188. Corners of the mouth (IV)
Verhoeven’s 1987 film RoboCop is often taken to be a parable about free market cruelty and hubris. Quite the contrary, RoboCop is about knights, kings, and resurrection. RoboCop is set in Detroit—Detroit, the Motor City: the heart of America, just as the heart is the motive power of the body. The city has strong rhythm and its pulse can be found—could be found—in the Motown sound. This was a dirty and dangerous place, but it was also home to serious funk and soul. Yet we all know that, sometime in the 1970s, the music died; and Detroit today is a wasteland, a blasted heath. The heart has been ripped from America; and everything she has done since has been offbeat—zany and adorable, but unreal.

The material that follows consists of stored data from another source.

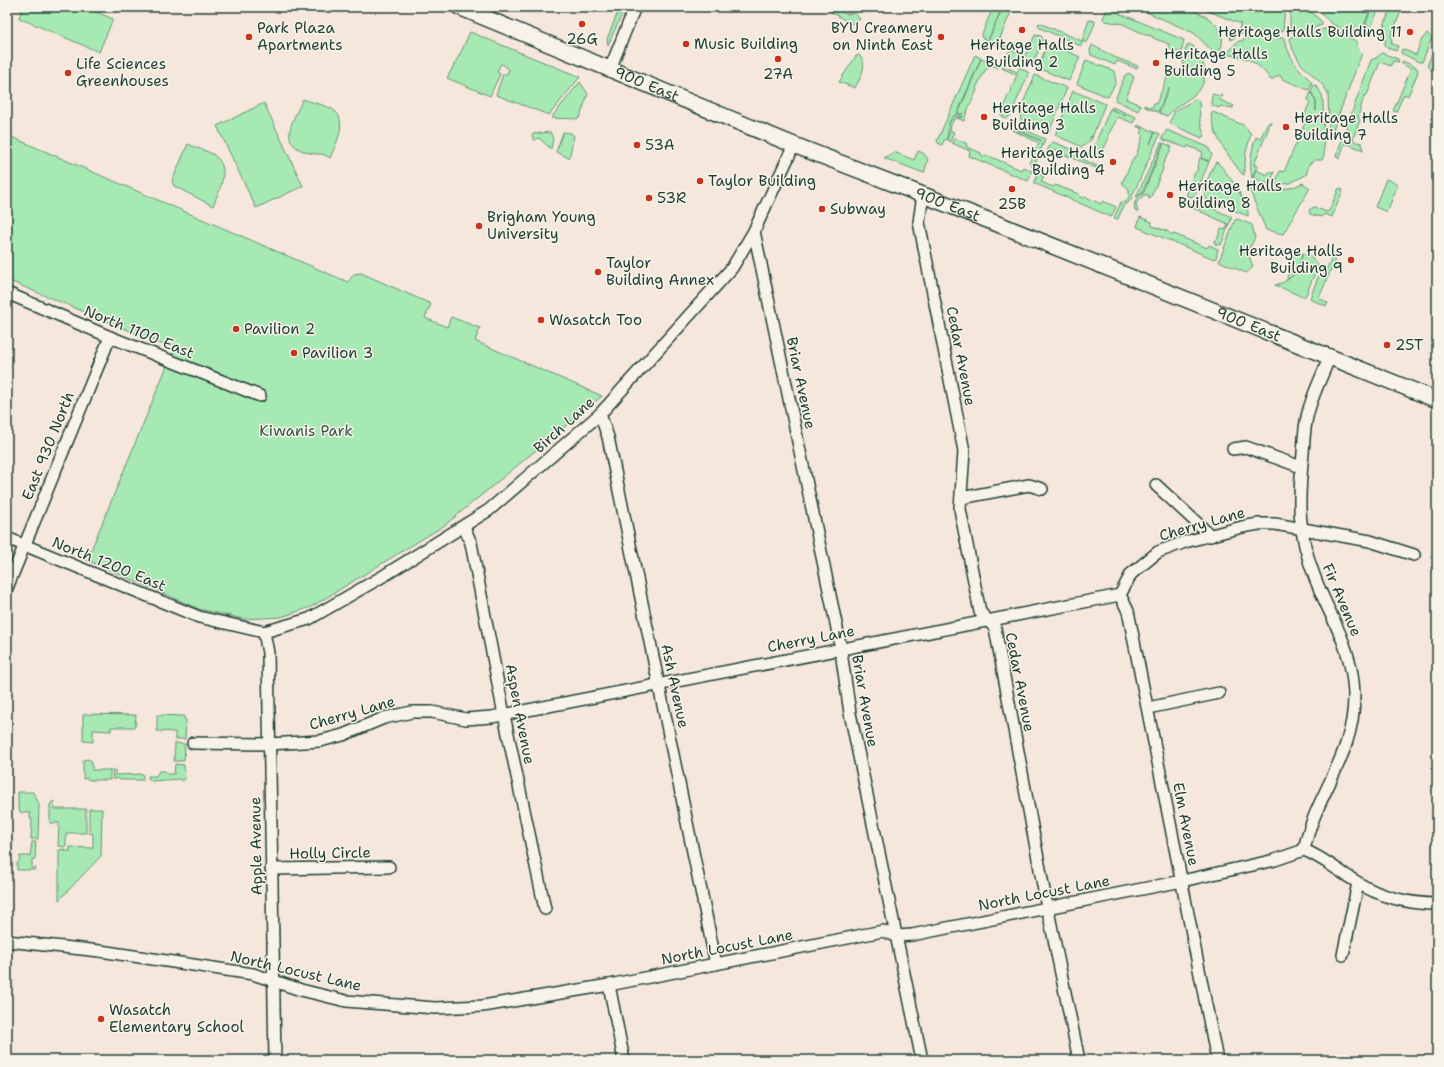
<svg xmlns="http://www.w3.org/2000/svg" width="1444" height="1067" font-family="'Shantell Sans',sans-serif">
	<rect width="100%" height="100%" fill="#f6e7dd"/>
	<filter id="ink" filterUnits="userSpaceOnUse"><feTurbulence type="fractalNoise" baseFrequency=".025" numOctaves="2"/><feDisplacementMap in="SourceGraphic" scale="8" xChannelSelector="R" yChannelSelector="G"/><feConvolveMatrix kernelMatrix="1 2 1 2 8 2 1 2 1" color-interpolation-filters="sRGB"/></filter>
	<g filter="url(#ink)">
		<g fill="#a7e9b3" stroke="#639374">
			<polygon points="23,7 85,7 113,19 99,52 19,18"/>
			<polygon points="620,7 625,7 608,45 607,39"/>
			<polygon points="993,7 1002,7 988,41 981,37"/>
			<polygon points="1003,7 1013,7 1000,38 1002,39 1000,43 1008,47 1005,48 988,41"/>
			<path d="M1135,7c14,0 32,-3 46,0 19,4 48,18 40,42l-7,4 -20,-20z"/>
			<polygon points="1198,7 1285,7 1283,31 1246,33 1239,34 1231,40 1229,34 1236,36 1241,24"/>
			<polygon points="1290,7 1306,7 1322,22 1322,25 1307,30 1290,32"/>
			<polygon points="1314,7 1371,7 1365,23 1366,28 1368,27 1366,23 1372,7 1378,10 1370,31 1363,32 1358,37 1354,36 1355,33 1354,35 1332,24"/>
			<polygon points="1391,7 1403,7 1390,38 1392,39 1391,43 1398,46 1396,51 1385,47 1385,39 1381,34"/>
			<polygon points="832,9 847,14 855,13 860,19 851,24 830,11"/>
			<polygon points="1109,9 1184,40 1181,53 1167,48 1169,44 1153,38 1152,36 1146,35 1123,24 1105,21 1103,18 1107,10"/>
			<polygon points="1089,20 1095,21 1095,23 1088,41 1086,43 1083,41 1081,46 1040,28 1038,26 1039,23 1082,41"/>
			<polygon points="1329,28 1356,41 1358,49 1362,53 1333,130 1331,132 1329,130 1328,93 1321,83 1301,64 1293,50 1290,39 1291,37"/>
			<polygon points="470,32 580,77 549,115 496,95 503,74 507,74 509,69 502,64 500,65 497,72 500,74 490,96 447,78 461,52"/>
			<polygon points="1427,33 1432,38 1422,62 1419,62 1401,53 1402,49 1416,55 1421,41"/>
			<polygon points="1035,35 1041,36 1043,40 1033,63 1029,65 1009,56 1008,54 1010,49 1025,56"/>
			<path d="M1249,38h35c7,23 11,27 28,44l-3,8 -27,-11 -2,-4 -9,5c-11,-16 -25,-25 -45,-25l11,-13z"/>
			<path d="M1188,44c7,1 12,9 14,16 12,35 -19,37 -35,56l-8,-3 10,-26 -11,25 -13,-5 -1,-2 8,3 2,-5 2,1 14,-33 3,1 -2,3 7,-1 4,-4 2,-8 -3,-2z"/>
			<polygon points="1053,45 1080,57 1069,81 1038,68 1044,52"/>
			<polygon points="1092,45 1114,57 1138,66 1138,67 1135,68 1117,61 1115,65 1091,55 1090,51"/>
			<polygon points="1437,47 1437,75 1427,66 1434,49"/>
			<polygon points="1382,53 1398,59 1399,62 1393,61 1391,66 1380,62 1367,95 1364,96 1358,117 1360,120 1353,139 1356,142 1362,143 1363,150 1345,143 1339,159 1336,156 1371,60 1376,58"/>
			<path d="M859,55c10,9 1,23 -4,33l-16,-6 17,-26z"/>
			<path d="M975,55l6,3 -24,56c-12,6 -7,16 -11,26h-2l-2,5 -4,-2 -1,-2z"/>
			<path d="M981,59l18,7 -1,2 -7,-3 -3,4h-2l-10,19 1,2 -11,24 -2,7 -7,-3 6,-1 -2,-1c-7,2 -12,8 -10,15l3,1 -4,10 -3,-2 2,-6v-11l6,-7 8,-2h-5z"/>
			<polygon points="1086,60 1114,71 1116,82 1108,97 1077,84"/>
			<polygon points="1403,61 1417,68 1418,72 1408,96 1404,94 1396,112 1393,111 1411,69 1401,63"/>
			<polygon points="1003,66 1017,72 1020,67 1029,73 1010,116 1006,119 1001,115 1008,95 1012,91 1011,88 1017,75 1002,68"/>
			<polygon points="1129,73 1134,77 1126,99 1141,105 1138,111 1115,100 1125,75"/>
			<polygon points="1035,75 1067,88 1049,132 1021,121 1020,110"/>
			<polygon points="580,82 588,94 580,117 577,119 551,118"/>
			<polygon points="1316,85 1322,95 1323,101 1324,155 1322,160 1315,160 1309,164 1306,175 1290,183 1277,185 1275,183 1280,171 1284,172 1298,139 1302,134 1301,132 1307,118 1305,114 1310,102 1308,100 1311,92 1316,102 1316,111 1316,102 1311,91 1313,86"/>
			<polygon points="1073,91 1105,104 1093,135 1089,138 1093,136 1091,140 1082,147 1055,135"/>
			<polygon points="1213,94 1219,96 1222,95 1220,100 1234,106 1233,108 1220,106 1219,108 1211,105 1212,95"/>
			<path d="M303,99c8,3 26,7 32,12 13,12 0,35 -5,47 -10,-7 -9,-2 -20,-5 -35,-8 -16,-34 -7,-54z"/>
			<polygon points="1196,99 1199,101 1200,121 1204,135 1202,138 1169,123 1175,111"/>
			<polygon points="264,103 303,186 256,208 217,126"/>
			<polygon points="1112,107 1136,117 1133,123 1118,117 1108,135 1109,138 1100,156 1094,156 1092,151 1110,109 1126,116 1111,109"/>
			<path d="M1213,112l32,14 6,8 -5,18 -2,23 -3,-2c-13,-19 -27,-34 -30,-59z"/>
			<path d="M1270,122h1l-17,43 3,1 -5,12c-3,-15 -1,-27 4,-41l4,2 8,-16z"/>
			<polygon points="1138,125 1154,132 1150,144 1155,132 1160,134 1130,201 1123,206 1118,219 1114,218 1121,202 1125,203 1129,197 1129,189 1122,183 1134,157 1136,156 1143,135 1141,134 1143,129 1137,127"/>
			<polygon points="1019,127 1045,139 1034,167 1032,167 1034,161 1032,166 1029,163 1039,143 1010,129 1011,128 1042,141 1018,130"/>
			<polygon points="1167,130 1208,147 1212,155 1209,161 1201,158 1203,152 1188,146 1187,148 1164,140 1162,138"/>
			<polygon points="550,132 553,139 551,149 539,138 534,140 532,136 533,134"/>
			<polygon points="563,132 571,133 574,136 569,158 556,152"/>
			<polygon points="7,135 348,282 354,274 361,273 431,304 425,318 447,327 451,317 480,328 475,341 602,396 445,525 311,607 281,617 244,619 199,609 87,560 174,349 7,280"/>
			<polygon points="954,138 966,143 967,147 981,153 982,156 989,156 1021,170 1023,167 1032,171 1028,181 969,156 970,151 952,143"/>
			<polygon points="1053,142 1079,152 1077,156 1097,166 1096,168 1054,150 1051,155 1046,153 1051,143"/>
			<polygon points="1161,143 1163,143 1142,193 1136,197"/>
			<path d="M1164,143l8,4 -10,19 1,3 -13,30 -2,-1 1,-3h-5l-8,8 2,9 -3,-1c-2,-8 1,-14 8,-17z"/>
			<path d="M188,144c6,3 12,5 18,7 28,11 15,35 7,55l-39,-20 -2,-5z"/>
			<polygon points="918,151 923,153 928,159 924,173 884,158 894,152 914,160"/>
			<polygon points="1200,158 1209,162 1195,195 1191,197 1187,196 1187,193 1194,174 1198,169 1197,167"/>
			<path d="M1217,162c9,9 33,42 31,54l-43,-17 -1,-12 11,-24z"/>
			<polygon points="1256,170 1267,175 1269,172 1274,172 1271,183 1264,183 1253,177"/>
			<polygon points="1038,174 1044,176 1041,182 1053,187 1055,185 1079,194 1080,197 1084,198 1086,197 1101,204 1103,201 1116,207 1111,217 1034,183"/>
			<polygon points="1386,179 1398,184 1387,212 1375,207"/>
			<path d="M1250,183c22,9 32,9 53,0l7,5 -27,46 -17,-4 -18,-44z"/>
			<polygon points="1339,188 1343,190 1332,217 1324,214 1321,217 1310,214 1309,210 1314,207 1327,212 1329,211"/>
			<polygon points="1185,201 1203,209 1204,205 1232,217 1221,245 1215,244 1214,241 1217,240 1221,229 1225,230 1228,224 1184,204"/>
			<polygon points="1140,217 1152,222 1152,226 1167,231 1172,235 1174,234 1207,248 1209,245 1218,249 1216,258 1214,259 1137,227"/>
			<polygon points="1238,219 1252,225 1255,238 1250,247 1249,256 1253,267 1246,273 1219,261 1235,220"/>
			<path d="M1293,249l9,4c-1,11 -5,20 -15,27 1,-12 8,-19 6,-31z"/>
			<path d="M1302,253l8,3 8,9 -12,30 -3,2 -28,-12c16,-4 27,-15 27,-32z"/>
			<polygon points="1334,254 1337,255 1319,298 1328,303 1326,306 1312,300 1310,298 1322,268 1326,270"/>
			<polygon points="85,714 136,715 135,727 111,727 111,731 93,730 93,742 83,741 83,715"/>
			<polygon points="157,715 184,716 184,719 186,720 185,739 175,739 175,732 157,731"/>
			<polygon points="175,743 185,744 184,761 174,761"/>
			<polygon points="88,759 92,761 92,770 110,770 110,780 89,780 87,778 83,779 83,760"/>
			<polygon points="175,764 184,765 185,779 182,781 179,779 151,781 148,778 148,776 156,776 159,771 165,771 167,774 174,774"/>
			<polygon points="112,770 115,770 115,775 143,774 143,780 120,780 118,778 113,780"/>
			<polygon points="18,792 33,792 39,804 38,839 31,839 32,819 30,819 30,813 20,812 18,806"/>
			<polygon points="54,801 54,809 86,809 86,833 66,833 66,847 58,846 59,823 50,823 50,804"/>
			<polygon points="89,809 102,809 101,856 59,900 59,850 65,849 65,851 70,851 70,847 93,848 93,834 89,833"/>
			<polygon points="32,842 36,842 35,859 32,859 32,868 36,868 35,870 17,870 17,863 20,860 20,856 30,856"/>
		</g>
		<g fill="none" stroke-linecap="round" stroke-linejoin="round">
			<defs>
				<g id="street">
					<polyline points="610,69 635,7"/>
					<polyline points="923,195 919,222 964,451 960,509 980,612 995,628 1045,896 1079,1060"/>
					<polyline points="754,231 839,638 850,713 922,1060"/>
					<polyline points="7,293 110,337 260,396"/>
					<polyline points="600,414 608,437 716,964"/>
					<polyline points="1233,449 1246,447 1301,467"/>
					<polyline points="1156,485 1211,536"/>
					<polyline points="961,498 1029,485 1042,489"/>
					<polyline points="464,527 471,543 504,715 545,909"/>
					<polyline points="7,538 199,617 264,632"/>
					<polyline points="7,588 110,337"/>
					<polyline points="1120,595 1128,611 1217,1060"/>
					<polyline points="264,632 309,619 385,575 489,510 600,414 732,268 754,231 794,145"/>
					<polyline points="264,632 268,653 275,1060"/>
					<polyline points="1148,708 1219,693"/>
					<polyline points="193,743 269,744 320,741 343,735 384,718 412,712 432,712 466,719 492,717 1120,595 1131,574 1158,552 1185,542 1242,527 1259,524 1275,524 1370,541 1414,555"/>
					<path d="M1304,850c11,-56 51,-93 50,-156 -2,-49 -23,-74 -39,-116 -18,-47 -17,-76 -12,-125 1,-11 1,-24 4,-36 4,-20 15,-40 22,-59"/>
					<polyline points="271,869 389,867"/>
					<path d="M7,941l93,10 153,23 48,16 45,11 89,7 48,-2 126,-21 274,-54 14,5 15,-1 270,-54 93,-21 29,-10c20,8 34,21 53,32 22,15 54,22 80,22"/>
					<polyline points="1343,955 1358,883"/>
					<polyline points="609,985 624,1060"/>
				</g>
				<g id="secondary">
					<path id="s1" d="M459,7l335,138 209,81 434,174"/>
				</g>
			</defs>
			<use href="#street" stroke="#1f3d34" stroke-width="14"/>
			<use href="#secondary" stroke="#1f3d34" stroke-width="18"/>
			<use href="#street" stroke="#f7f3e8" stroke-width="11"/>
			<use href="#secondary" stroke="#f7f3e8" stroke-width="15"/>
		</g>
	</g>
	<g fill="#c8321e" stroke="#f7f3e8" stroke-width="1.5">
		<circle cx="582" cy="24" r="4"/>
		<circle cx="1022" cy="30" r="4"/>
		<circle cx="1410" cy="32" r="4"/>
		<circle cx="249" cy="37" r="4"/>
		<circle cx="941" cy="37" r="4"/>
		<circle cx="686" cy="44" r="4"/>
		<circle cx="778" cy="59" r="4"/>
		<circle cx="1156" cy="63" r="4"/>
		<circle cx="68" cy="73" r="4"/>
		<circle cx="984" cy="117" r="4"/>
		<circle cx="1286" cy="127" r="4"/>
		<circle cx="637" cy="145" r="4"/>
		<circle cx="1113" cy="162" r="4"/>
		<circle cx="700" cy="181" r="4"/>
		<circle cx="1012" cy="189" r="4"/>
		<circle cx="1170" cy="195" r="4"/>
		<circle cx="649" cy="198" r="4"/>
		<circle cx="822" cy="209" r="4"/>
		<circle cx="479" cy="226" r="4"/>
		<circle cx="1351" cy="260" r="4"/>
		<circle cx="598" cy="272" r="4"/>
		<circle cx="541" cy="320" r="4"/>
		<circle cx="236" cy="329" r="4"/>
		<circle cx="1387" cy="345" r="4"/>
		<circle cx="294" cy="353" r="4"/>
		<circle cx="101" cy="1019" r="4"/>
	</g>
	<g text-anchor="middle" dominant-baseline="central" stroke-width="3" stroke-linejoin="round" paint-order="stroke">
		<g font-size="15" fill="#1f3d34" stroke="#f7f3e8" text-anchor="start">
			<text x="257" y="28">Park Plaza<tspan x="257" dy="17">Apartments</tspan></text>
			<text x="933" y="28" text-anchor="end">BYU Creamery<tspan x="933" dy="17">on Ninth East</tspan></text>
			<text x="1402" y="32" text-anchor="end">Heritage Halls Building 11</text>
			<text x="582" y="39" text-anchor="middle">26G</text>
			<text x="694" y="44">Music Building</text>
			<text x="1022" y="45" text-anchor="middle">Heritage Halls<tspan x="1022" dy="17">Building 2</tspan></text>
			<text x="1164" y="54">Heritage Halls<tspan x="1164" dy="17">Building 5</tspan></text>
			<text x="76" y="64">Life Sciences<tspan x="76" dy="17">Greenhouses</tspan></text>
			<text x="778" y="74" text-anchor="middle">27A</text>
			<text x="992" y="108">Heritage Halls<tspan x="992" dy="17">Building 3</tspan></text>
			<text x="1294" y="118">Heritage Halls<tspan x="1294" dy="17">Building 7</tspan></text>
			<text x="645" y="145">53A</text>
			<text x="1105" y="153" text-anchor="end">Heritage Halls<tspan x="1105" dy="17">Building 4</tspan></text>
			<text x="708" y="181">Taylor Building</text>
			<text x="1178" y="186">Heritage Halls<tspan x="1178" dy="17">Building 8</tspan></text>
			<text x="657" y="198">53R</text>
			<text x="1012" y="204" text-anchor="middle">25B</text>
			<text x="830" y="209">Subway</text>
			<text x="487" y="217">Brigham Young<tspan x="487" dy="17">University</tspan></text>
			<text x="1343" y="251" text-anchor="end">Heritage Halls<tspan x="1343" dy="17">Building 9</tspan></text>
			<text x="606" y="263">Taylor<tspan x="606" dy="17">Building Annex</tspan></text>
			<text x="549" y="320">Wasatch Too</text>
			<text x="244" y="329">Pavilion 2</text>
			<text x="1395" y="345">25T</text>
			<text x="302" y="353">Pavilion 3</text>
			<text x="109" y="1010">Wasatch<tspan x="109" dy="17">Elementary School</tspan></text>
		</g>
		<g font-size="15" fill="#1f3d34" stroke="#f7f3e8">
			<text stroke="none"><textPath href="#s1" startOffset="203">900 East</textPath></text>
			<text stroke="none"><textPath href="#s1" startOffset="527">900 East</textPath></text>
			<text stroke="none"><textPath href="#s1" startOffset="851">900 East</textPath></text>
			<text transform="translate(139 332) rotate(22)">North 1100 East</text>
			<text transform="translate(961 356) rotate(79)">Cedar Avenue</text>
			<text transform="translate(801 383) rotate(78)">Briar Avenue</text>
			<text transform="translate(564 425) rotate(-42)">Birch Lane</text>
			<text transform="translate(48 446) rotate(-68)">East 930 North</text>
			<text transform="translate(1202 524) rotate(-16)">Cherry Lane</text>
			<text transform="translate(109 564) rotate(22)">North 1200 East</text>
			<text transform="translate(1342 600) rotate(67)">Fir Avenue</text>
			<text transform="translate(811 639) rotate(-11)">Cherry Lane</text>
			<text transform="translate(1020 682) rotate(79)">Cedar Avenue</text>
			<text transform="translate(675 686) rotate(78)">Ash Avenue</text>
			<text transform="translate(865 701) rotate(80)">Briar Avenue</text>
			<text transform="translate(352 713) rotate(-16)">Cherry Lane</text>
			<text transform="translate(520 714) rotate(79)">Aspen Avenue</text>
			<text transform="translate(1186 824) rotate(79)">Elm Avenue</text>
			<text transform="translate(256 846) rotate(-91)">Apple Avenue</text>
			<text transform="translate(330 853) rotate(-1)">Holly Circle</text>
			<text transform="translate(1044 893) rotate(-11)">North Locust Lane</text>
			<text transform="translate(727 947) rotate(-11)">North Locust Lane</text>
			<text transform="translate(296 971) rotate(13)">North Locust Lane</text>
		</g>
		<g font-size="15" fill="#335747" stroke="#f7f3e8">
			<text x="306" y="431">Kiwanis Park</text>
		</g>
	</g>
	<rect width="1444" height="1067" fill="none" stroke="#f7f3e8" stroke-width="24"/>
	<rect x="12" y="12" width="1420" height="1043" fill="none" stroke="#1f3d34" stroke-width="1.5" filter="url(#ink)"/>
</svg>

In RoboCop the city is dominated by Omni Consumer Products and the corporation is the government; it is a company town, right down to the police; it is a mirror, Detroit was a feudal city-state owned by the Ford family. America is a republic, but she has always had kingdoms within. OCP is more than just a corporation that owns everything: “Omni-” not only means “everything”, it means “abundance”: the corporation is the abundant all; it is divine. Now, all is not well in the kingdom. There are two OCP weapons programs: RoboCop and ED-209, a less humanoid battle-robot made on the cheap for government contracts. What the rival programs have in common is that the young executives—young princes—that run each have total contempt for “the Old Man”, the chairman of OCP—the king.
Of the two projects, it is the cybernetic man-machine RoboCop that is fully implemented. The somewhat dog-like ED-209 guns down an exec during a demonstration and is relegated to guard duty. RoboCop, built around a dead policeman, the typical Irish cop, Murphy, provides cybernetic resurrection: Murphy is killed by criminals linked to the corrupt OCP execs, but he returns as a knight in shining armour—RoboCop’s bodywork is polished steel. Only when man and machine work in harmony can order be restored to the kingdom.
RoboCop finds the corrupt executives, but they have programmed him to be unable to arrest company officers; he is bound by Directive 4. So he takes the evidence to the board—the king’s court—and shows a video confession to the Old Man. The chairman is then taken hostage and it is only when he fires the officer-prince that RoboCop can gun the exec down. The king releases his knight from enchantment and justice is restored: the traitors are vanquished, OCP can provide abundance again. RoboCop is freed from Directive 4 by the Old Man—the four elements release a fifth—and can use his human name again, previously he was a nameless slave to the wicked princes. He is “Murphy” again; the king completes technological resurrection.
In a news interlude, we see an interview with an unemployed Jewish intellectual, Keva Rosenberg, who opines that Detroit is just “the law of the jungle”. This is the leftist counterpart to OCP’s corruption—the desire to destroy and kill, for money or envy. The law is a circle of trust and love underpinned by duty and overseen by the king; but if the king is deceived by wicked underlings, a knight errant must strike out to restore order—to restore the “O”: the eternal circle of OCP, the all that provides abundance.
On the OCP board there is a single black executive; throughout the film he gives non-verbal cues that he knows who is behind OCP’s corruption—and at the end he gives RoboCop the thumbs up. This toad-like man is the dweller from the underworld in the overworld: the sole black man in a white world, yin to their yang. He is the hermaphrodite, the joker, who sees all: the fool covertly guides the knight. Of course, in the real world the corruption at the heart of America was never sniffed out; and so America lost her soul.